QUOTED TEXT.
** Begin **

Parjánya
Parjánya

Reputation: 25

Null char returning from reading a file in Common Lisp

I’m reading files and storing them as a string using this function:

(defun file-to-str (path)
  (with-open-file (stream path) :external-format 'utf-8
          (let ((data (make-string (file-length stream))))
            (read-sequence data stream)
            data)))

If the file has only ASCII characters, I get the content of the files as expected; but if there are characters beyond 127, I get a null character (^@), at the end of the string, for each such character beyond 127. So, after $ echo "~a^?" > ~/teste I get

CL-USER> (file-to-string "~/teste")
"~a^?
"

; but after echo "aaa§§§" > ~/teste , the REPL gives me

CL-USER> (file-to-string "~/teste")
"aaa§§§
^@^@^@"

and so forth. How can I fix this? I’m using SBCL 1.4.0 in an utf-8 locale.

Upvotes: 2

Views: 413

Answers (1)

jlahd
jlahd

Reputation: 6303

First of all, your keyword argument :external-format is misplaced and has no effect. It should be inside the parenteses with stream and path. However, this has no effect to the end result, as UTF-8 is the default encoding.

The problem here is that in UTF-8 encoding, it takes a different number of bytes to encode different characters. ASCII characters all encode into single bytes, but other characters take 2-4 bytes. You are now allocating, in your string, data for every byte of the input file, not every character in it. The unused characters end up unchanged; make-string initializes them as ^@.

** End **

(A block of data)
** Begin **

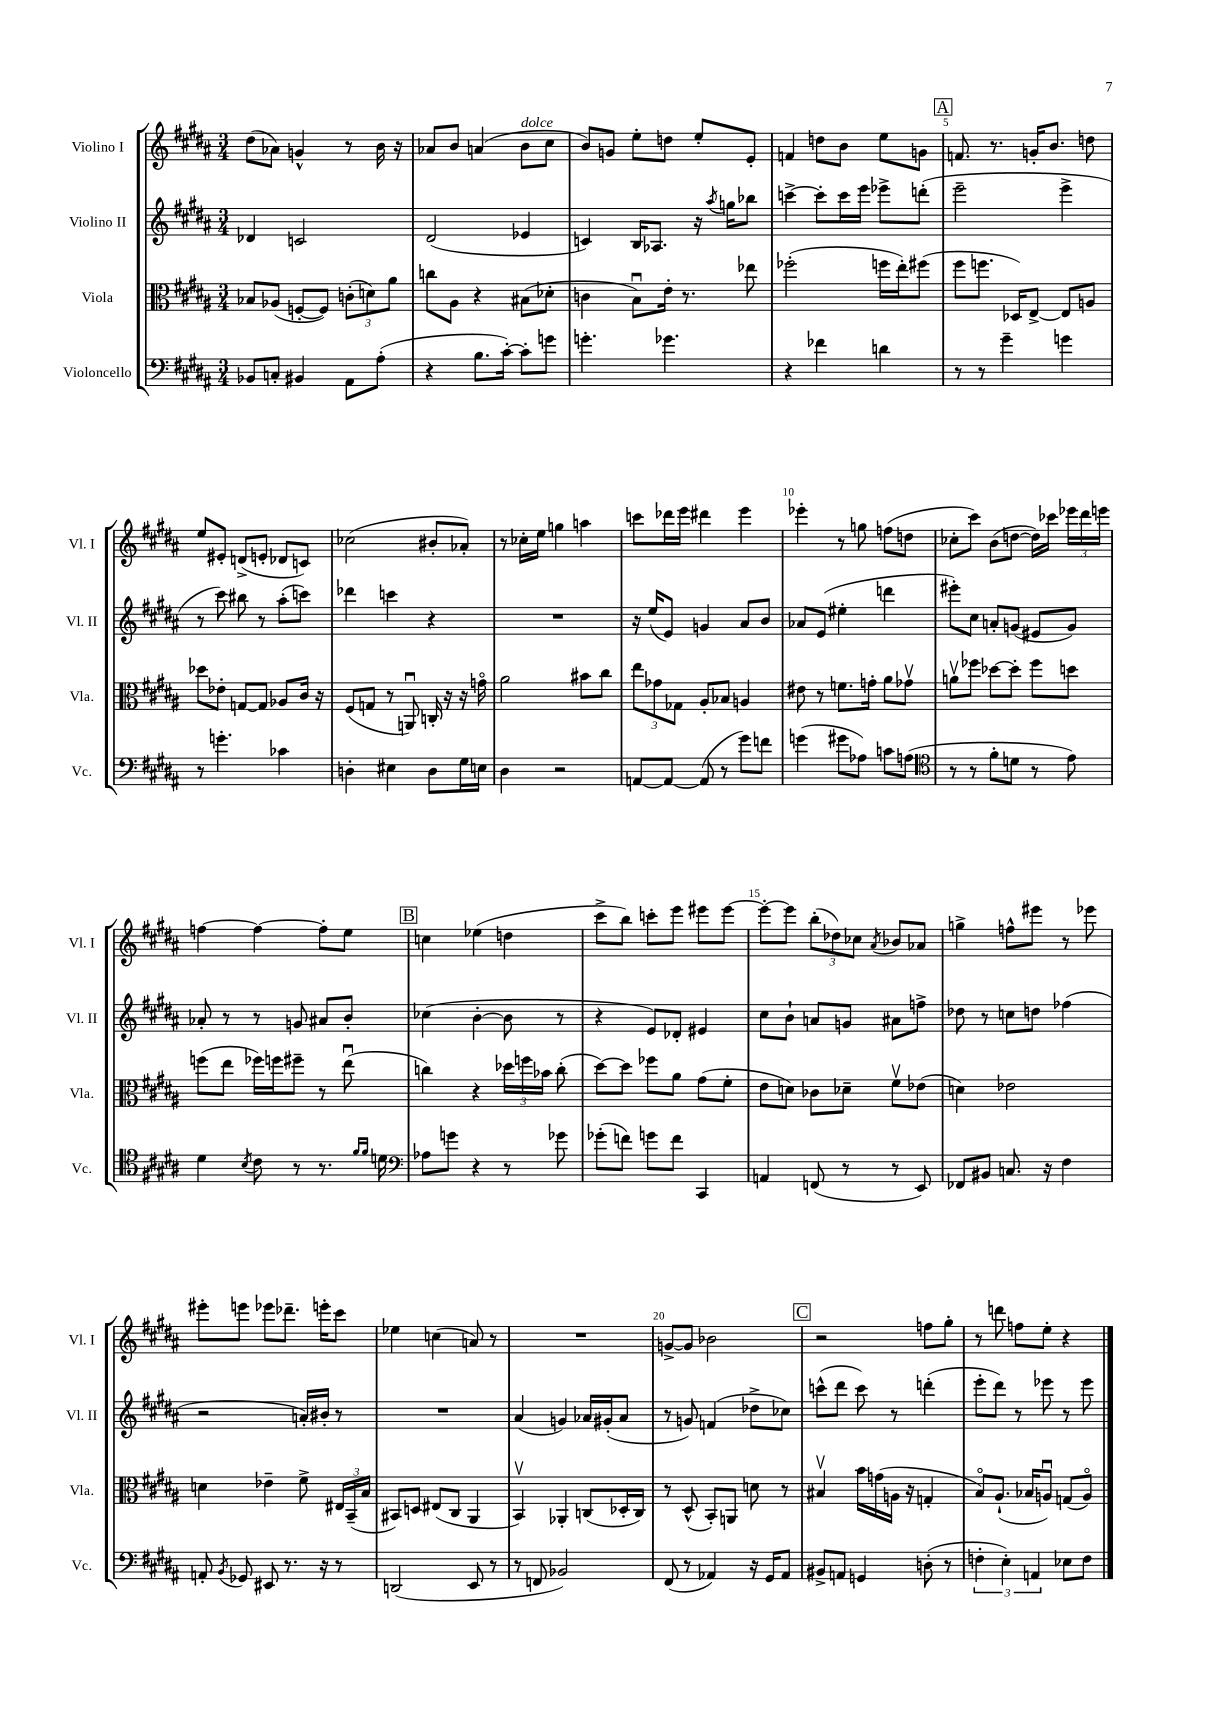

**kern	**kern	**kern	**kern
*staff4	*staff3	*staff2	*staff1
*clefF4	*clefC3	*clefG2	*clefG2
*k[f#c#g#d#a#]	*k[f#c#g#d#a#]	*k[f#c#g#d#a#]	*k[f#c#g#d#a#]
*M3/4	*M3/4	*M3/4	*M3/4
8BB-	8B-	4d-	(8dd#
8C'	(8A-	.	8a-)
4BB#	[8F'	2c	4g^^
.	8F])	.	.
8AA#	(12c'	.	8r
.	12d)	.	.
(8A#'	.	.	16b
.	12a#	.	.
.	.	.	16r
=	=	=	=
4r	8cc	(2d#	8a-
.	8A#	.	8b
8.B	4r	.	(4a
[16c#')	.	.	.
8c#']	(8B#	4e-	8b
8g	8d-'	.	8cc#
=	=	=	=
4.g'	4c	4c)	8b)
.	.	.	8g
.	8Bu)	16B	8ee'
.	.	8.A-	.
4.g-	16e'	.	8dd
.	8.r	.	.
.	.	16r	8ee'
.	.	8qaa#	.
.	.	16gg	.
.	8ee-	8bb-	8e'
=	=	=	=
4r	(2ff-'	[4ccc^	4f
4f-	.	8ccc']	8dd
.	.	16ccc	8b
.	.	16eee	.
4d	16ff	8eee-^	8ee
.	16ee')	.	.
.	(8ff#	(8ddd'	8g
=	=	=	=
8r	8ff#	2eee~	8.f
8r	8.ff	.	.
.	.	.	8.r
4g#~	.	.	.
.	16D-)	.	.
.	[8E^	.	16g'
.	.	.	8.b
4g	8E]	4eee^	.
.	8A	.	8dd
=	=	=	=
8r	8dd-	8r	8ee
4.g'	8e-'	8ccc#)	8e#'
.	[8G	8bb#	(8d^
.	8G]	8r	8e'
4c-	8A-	(8aa#'	8d-
.	16c#	8ccc)	8c)
.	16r	.	.
=	=	=	=
4D'	(8F#	4ddd-	(2cc-
.	8G	.	.
4E#	8r	4ccc	.
.	8AAu)	.	.
8D	16C'	4r	8b#'
.	16r	.	.
16G#	16r	.	8a-')
16E	16go	.	.
=	=	=	=
4D#	2a#	2.r	8r
.	.	.	16cc-'
.	.	.	16ee
2r	.	.	4gg
.	8b#	.	4aa
.	8cc#	.	.
=	=	=	=
[8AA	12ee	16r	8ccc
.	.	(16ee	.
.	12g-	.	.
8AA_	.	8e)	16ddd-
.	12G-	.	.
.	.	.	16eee
(8AA]	8A#'	4g	4ddd#
8r	8B-	.	.
8g#)	4A	8a#	4eee
8f	.	8b	.
=	=	=	=
(4g	8e#	8a-	4eee-'
.	8r	(8e	.
8g#	8.f	4ee#'	8r
8A-)	.	.	8gg
.	16g'	.	.
8c	8a#	4ddd	(8ff
(8A	8g-v	.	8dd
=	=	=	=
*clefC4	*	*	*
8r	8av	8eee#')	8cc-'
8r	8ff-	8cc#	8ccc#)
8f#'	[8dd-	8a'	(8b
8d	8dd-']	(8g	[8dd
8r	8ff-	8e#	16dd])
.	.	.	16ccc-
8e)	8dd	8g)	24eee-
.	.	.	24ddd#
.	.	.	24eee
=	=	=	=
4d#	(8ff	8a-'	[4ff
.	8ee	8r	.
8qB	.	.	.
8c#	16ff-)	8r	4ff_
.	16ff	.	.
8r	8ff#~	8g	.
8.r	8r	8a#	8ff']
.	(8eeu	8b'	8ee
16qqf#	.	.	.
16qqf#	.	.	.
16d	.	.	.
=	=	=	=
*clefF4	*	*	*
8A-	4cc)	(4cc-	4cc
8g	.	.	.
4r	4r	[4b'	(4ee-
8r	24dd-	8b]	4dd
.	24ff	.	.
.	24b-	.	.
8g-	(8cc'	8r	.
=	=	=	=
(8g-'	[8dd#)	4r	8ccc#^
8f)	8dd#]	.	8bb)
8g	8ff-	8e)	8ccc'
8f	8a#	8d-'	8eee
4CC#	(8g#	4e#	8eee#
.	8f#'	.	[8eee#
=	=	=	=
4AA	8e	8cc#	8eee#'_
.	8d)	8b`	8eee#]
(8FF	8c-	8a	(12bb'
.	.	.	12dd-)
8r	8d-~	8g	.
.	.	.	12cc-
.	.	.	8qa#
8r	8f#v	8a#	8b-
8EE)	(8e-	8ff^	8a-
=	=	=	=
8FF-	4d)	8dd-	4gg^
8BB#	.	8r	.
8.C	2e-	8cc	8ff^^
.	.	8dd	8eee#
16r	.	.	.
4F#	.	(4ff-	8r
.	.	.	8eee-
=	=	=	=
8AA'	4d	2r	8eee#'
8qBB	.	.	.
8GG-	.	.	8eee
8EE#	4e-~	.	8eee-
8.r	.	.	8.ddd-~
.	8f#^	16a')	.
16r	.	16b#'	16eee'
8r	24E#	8r	8ccc#
.	(24BB~	.	.
.	24B	.	.
=	=	=	=
(2DD	8BB#)	2.r	4ee-
.	8D	.	.
.	(8E#	.	(4cc
.	8C#	.	.
8EE	4AA#	.	8a)
8r	.	.	8r
=	=	=	=
8r	4BBv)	(4a#	2.r
8FF	.	.	.
2BB-)	4AA-'	4g)	.
.	(8C	16a-	.
.	.	(16g#'	.
.	16D-'	8a-	.
.	16C)	.	.
=	=	=	=
(8FF#	8r	8r	[8g^
8r	(8D#^^	8g)	8g]
4AA-)	8BB')	(4f	2b-
.	8AA	.	.
16r	8d	8dd-^	.
16GG#	.	.	.
8AA-	8r	8cc-)	.
=	=	=	=
8BB#^	4B#v	(8ccc^^	2r
8AA	.	8ddd#	.
4GG	16b	8ccc)	.
.	(16g	.	.
.	16A	8r	.
.	16r	.	.
(8D'	4G'	(4ddd'	8ff
8r	.	.	8gg#'
=	=	=	=
6F'	8Bo)	8eee'	8r
.	(8.A#`	8ddd#)	8ddd
6E')	.	.	.
.	.	8r	8ff
.	16B-	.	.
6AA	.	.	.
.	8Au)	8eee-	8ee'
8E-	(8G	8r	4r
8F	8Ao)	8eee-	.
==	==	==	==
*-	*-	*-	*-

** End **

JOBS.
• A. For each statement below, say yes or no as to whether it agrees with the Common Lisp thread, and quote the words of the thread that decide it.
(i) The :external-format keyword argument in the asker's function has no effect because it is misplaced.
(ii) In UTF-8, ASCII characters each take two bytes.
(iii) The asker is running SBCL 1.4.0.
• B. Please carry on the Common Lisp thread from the point where it stops.

ANSWERS FOR THIS EXERCISE.
• A.
(i) Yes: "your keyword argument :external-format is misplaced and has no effect"
(ii) No: "ASCII characters all encode into single bytes"
(iii) Yes: "I’m using SBCL 1.4.0 in an utf-8 locale."

• B.
The (read-sequence) function returns the index of the first element not changed by the function. You are currently just discarding this information, but you should use it to resize your buffer after you know how many elements have been used:

(defun file-to-str (path)
  (with-open-file (stream path :external-format :utf-8)
    (let* ((data (make-string (file-length stream)))
           (used (read-sequence data stream)))
      (subseq data 0 used))))

This is safe, as length of the file is always greater or equal to the number of UTF-8 characters encoded in it. However, it is not terribly efficient, as it allocates an unnecessarily large buffer, and finally copies the whole output into a new string for returning the data.

While this is fine for a learning experiment, for real-world use cases I recommend the Alexandria utility library that has a ready-made function for this:

* (ql:quickload "alexandria")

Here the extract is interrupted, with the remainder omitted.